Pignoletto Superiore Classico Classico DOCG from Vigneto San Vito (Federico Orsi – ) Pignoletto Frizzante Sui Lieviti (on the lees). It is a semi-sparkling wine that is neither clarified nor filtered. It is absolutely delicious, succulent, and sprightly. The flavor: ripe apricots, a light note of tangerine and an attractively bitter finish. Well worth giving a try.

WINE LESSON I first wrote about the Pignoletto grape variety in my 2003 book Wines of Italy, in which I said it was very likely a synonym for Grechetto. Well, as of July 2016 (as part of the regulations governing Italian wines) the concept of Pignoletto as the name of a grape variety has been vaporized from wine consciousness. Now Pignoletto refers to wines made from the Grechetto (Gentile) grape variety grown in a specific place, namely the Pignoletto DOCc zone and the Pignoletto Colli Bolognese DOCG zone. These wines are very versatile when it comes to matching them with food.
3Why this change in nomenclature? Basically it was to avoid the fate suffered by the producers of wines such as Prosecco. For decades if you heard the name Prosecco you could be fairly certain that the wine came from vines grown around the towns of Conegliano and Valdobbiadene. With increased popularity, producers from anywhere in the world could plant the Prosecco vine (also known as Glera) and start pumping out “Proseccos”. The name Prosecco has become so debased that even in Italy the word “prosecchino” is often used generically to refer to any simple sparkling wine.

The wily Bolognese realized that in order to protect their increasingly popular Sparkling Pignoletto they would have to create a place called Pignoletto. For example: Champagne is a place name and no other sparkling wine can call itself Champagne.

Thus I found myself trudging up a muddy rutted path in thick fog with around twenty other journalists to “the place” that has been declared Pignoletto.

The highlights of the visit to Bologna

What I learned from the tour guide during our hour-long march in the rain through the streets of the city:
Bologna is the city of ….
Red bricks

What I learned from walking through the streets on my own:
Bologna is a real city, in the way that New York, Paris and London are real cities. By that I mean there is a strong sense of identity that emerges. For Bologna that identity is summed up as creative energy and streetlife.

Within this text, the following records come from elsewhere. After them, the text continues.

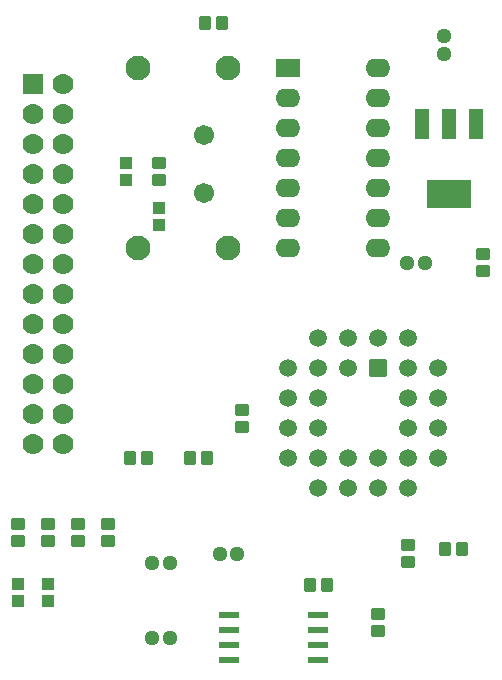
<source format=gts>
G04 Layer: TopSolderMaskLayer*
G04 EasyEDA v6.5.40, 2024-12-13 02:27:43*
G04 cafc711810e44acb902ef42d95588454,10*
G04 Gerber Generator version 0.2*
G04 Scale: 100 percent, Rotated: No, Reflected: No *
G04 Dimensions in inches *
G04 leading zeros omitted , absolute positions ,3 integer and 6 decimal *
%FSLAX36Y36*%
%MOIN*%

%AMMACRO1*1,1,$1,$2,$3*1,1,$1,$4,$5*1,1,$1,0-$2,0-$3*1,1,$1,0-$4,0-$5*20,1,$1,$2,$3,$4,$5,0*20,1,$1,$4,$5,0-$2,0-$3,0*20,1,$1,0-$2,0-$3,0-$4,0-$5,0*20,1,$1,0-$4,0-$5,$2,$3,0*4,1,4,$2,$3,$4,$5,0-$2,0-$3,0-$4,0-$5,$2,$3,0*%
%ADD10C,0.0670*%
%ADD11MACRO1,0.008X0.0177X0.0157X0.0177X-0.0157*%
%ADD12R,0.0435X0.0395*%
%ADD13R,0.0434X0.0395*%
%ADD14C,0.0512*%
%ADD15R,0.0473X0.1024*%
%ADD16R,0.1457X0.0961*%
%ADD17R,0.0670X0.0237*%
%ADD18O,0.08274000000000001X0.063055*%
%ADD19MACRO1,0.004X-0.0394X0.0295X0.0394X0.0295*%
%ADD20C,0.0827*%
%ADD21MACRO1,0.004X-0.0275X0.0275X0.0275X0.0275*%
%ADD22C,0.0590*%
%ADD23MACRO1,0.008X0.0157X-0.0177X-0.0157X-0.0177*%
%ADD24MACRO1,0.008X-0.0157X0.0177X0.0157X0.0177*%
%ADD25C,0.0700*%
%ADD26R,0.0700X0.0700*%

%LPD*%
D10*
G01*
X720000Y-616460D03*
G01*
X720000Y-423539D03*
D11*
G01*
X570000Y-572558D03*
G01*
X570000Y-517441D03*
D12*
G01*
X460000Y-572559D03*
D13*
G01*
X460000Y-517440D03*
D12*
G01*
X570000Y-722559D03*
D13*
G01*
X570000Y-667440D03*
D14*
G01*
X1454530Y-850000D03*
G01*
X1395469Y-850000D03*
G01*
X1520000Y-95470D03*
G01*
X1520000Y-154529D03*
G01*
X545470Y-2100000D03*
G01*
X604529Y-2100000D03*
G01*
X829530Y-1820000D03*
G01*
X770469Y-1820000D03*
G01*
X545470Y-1850000D03*
G01*
X604529Y-1850000D03*
D15*
G01*
X1625550Y-388069D03*
G01*
X1535000Y-388069D03*
G01*
X1444449Y-388069D03*
D16*
G01*
X1535000Y-621930D03*
D17*
G01*
X1097640Y-2175000D03*
G01*
X1097640Y-2125000D03*
G01*
X1097640Y-2075000D03*
G01*
X1097640Y-2025000D03*
G01*
X802359Y-2025000D03*
G01*
X802359Y-2075000D03*
G01*
X802359Y-2125000D03*
G01*
X802359Y-2175000D03*
D18*
G01*
X1300000Y-800000D03*
G01*
X1300000Y-700000D03*
G01*
X1300000Y-600000D03*
G01*
X1300000Y-500000D03*
G01*
X1300000Y-400000D03*
G01*
X1300000Y-300000D03*
G01*
X1300000Y-200000D03*
G01*
X1000000Y-800000D03*
G01*
X1000000Y-700000D03*
G01*
X1000000Y-600000D03*
G01*
X1000000Y-500000D03*
G01*
X1000000Y-400000D03*
G01*
X1000000Y-300000D03*
D19*
G01*
X1000000Y-200000D03*
D20*
G01*
X500000Y-200000D03*
G01*
X500000Y-800000D03*
G01*
X800000Y-800000D03*
G01*
X800000Y-200000D03*
D21*
G01*
X1300000Y-1200000D03*
D22*
G01*
X1200000Y-1100000D03*
G01*
X1200000Y-1200000D03*
G01*
X1100000Y-1100000D03*
G01*
X1000000Y-1200000D03*
G01*
X1100000Y-1200000D03*
G01*
X1000000Y-1300000D03*
G01*
X1100000Y-1300000D03*
G01*
X1000000Y-1400000D03*
G01*
X1100000Y-1400000D03*
G01*
X1000000Y-1500000D03*
G01*
X1100000Y-1600000D03*
G01*
X1100000Y-1500000D03*
G01*
X1200000Y-1600000D03*
G01*
X1200000Y-1500000D03*
G01*
X1300000Y-1600000D03*
G01*
X1300000Y-1500000D03*
G01*
X1400000Y-1600000D03*
G01*
X1500000Y-1500000D03*
G01*
X1400000Y-1500000D03*
G01*
X1500000Y-1400000D03*
G01*
X1400000Y-1400000D03*
G01*
X1500000Y-1300000D03*
G01*
X1400000Y-1300000D03*
G01*
X1500000Y-1200000D03*
G01*
X1400000Y-1100000D03*
G01*
X1400000Y-1200000D03*
G01*
X1300000Y-1100000D03*
D11*
G01*
X100000Y-1777558D03*
G01*
X100000Y-1722441D03*
G01*
X200000Y-1777558D03*
G01*
X200000Y-1722441D03*
G01*
X300000Y-1777558D03*
G01*
X300000Y-1722441D03*
G01*
X400000Y-1777558D03*
G01*
X400000Y-1722441D03*
D12*
G01*
X100000Y-1977559D03*
D13*
G01*
X100000Y-1922440D03*
D12*
G01*
X200000Y-1977559D03*
D13*
G01*
X200000Y-1922440D03*
D23*
G01*
X1577559Y-1805000D03*
G01*
X1522440Y-1805000D03*
D11*
G01*
X1400000Y-1792441D03*
G01*
X1400000Y-1847558D03*
G01*
X1650000Y-877558D03*
G01*
X1650000Y-822441D03*
G01*
X1300000Y-2077558D03*
G01*
X1300000Y-2022441D03*
D24*
G01*
X527558Y-1500000D03*
G01*
X472441Y-1500000D03*
G01*
X727558Y-1500000D03*
G01*
X672441Y-1500000D03*
D23*
G01*
X1127559Y-1925000D03*
G01*
X1072440Y-1925000D03*
G01*
X777559Y-50000D03*
G01*
X722441Y-50000D03*
D11*
G01*
X845000Y-1342441D03*
G01*
X845000Y-1397558D03*
D25*
G01*
X250000Y-1455000D03*
G01*
X150000Y-1455000D03*
G01*
X150000Y-1355000D03*
G01*
X250000Y-1355000D03*
G01*
X150000Y-1255000D03*
G01*
X250000Y-1255000D03*
G01*
X150000Y-1055000D03*
G01*
X150000Y-1155000D03*
G01*
X250000Y-1155000D03*
G01*
X250000Y-1055000D03*
G01*
X150000Y-955000D03*
G01*
X250000Y-955000D03*
G01*
X150000Y-855000D03*
G01*
X250000Y-855000D03*
G01*
X150000Y-755000D03*
G01*
X250000Y-755000D03*
G01*
X150000Y-655000D03*
G01*
X250000Y-655000D03*
G01*
X150000Y-555000D03*
G01*
X250000Y-555000D03*
G01*
X150000Y-455000D03*
G01*
X250000Y-455000D03*
G01*
X150000Y-355000D03*
G01*
X250000Y-355000D03*
D26*
G01*
X150000Y-255000D03*
D25*
G01*
X250000Y-255000D03*
M02*

</source>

618 November Zappa and Nostalgia
The morning started with Frank Zappa – his last album, a gift from my pal Randall. During our bright college days, Randall made the silkscreen posters that advertised bands performing at a local venue. I occasionally helped. In this way I was able to see Richie Havens, Leon Russell, Kansas and Frank Zappa and the Mothers of Invention – TWICE! (once with Eddie and the Florescent leach and once during Zappa’s Big Band phase). As I listen to this last album melancholy sets in. Grief has been on my mind for the last week or two. I find it all too easy to slide into nostalgia tinged with sadness…but then I suppose sadness is always a part of nostalgia.

12 November Birthday Party
Twenty-eight of Michael’s friends (plus two children under two, a very clever 8 year-old and two dogs) gathered in the cellar at Sandro di Bruno to celebrate Michael’s Big Six-OH! The sparkling Durello followed freely. Some of Michael’s pals asked him how come he had friends with young children – as if age were a qualification for friendship.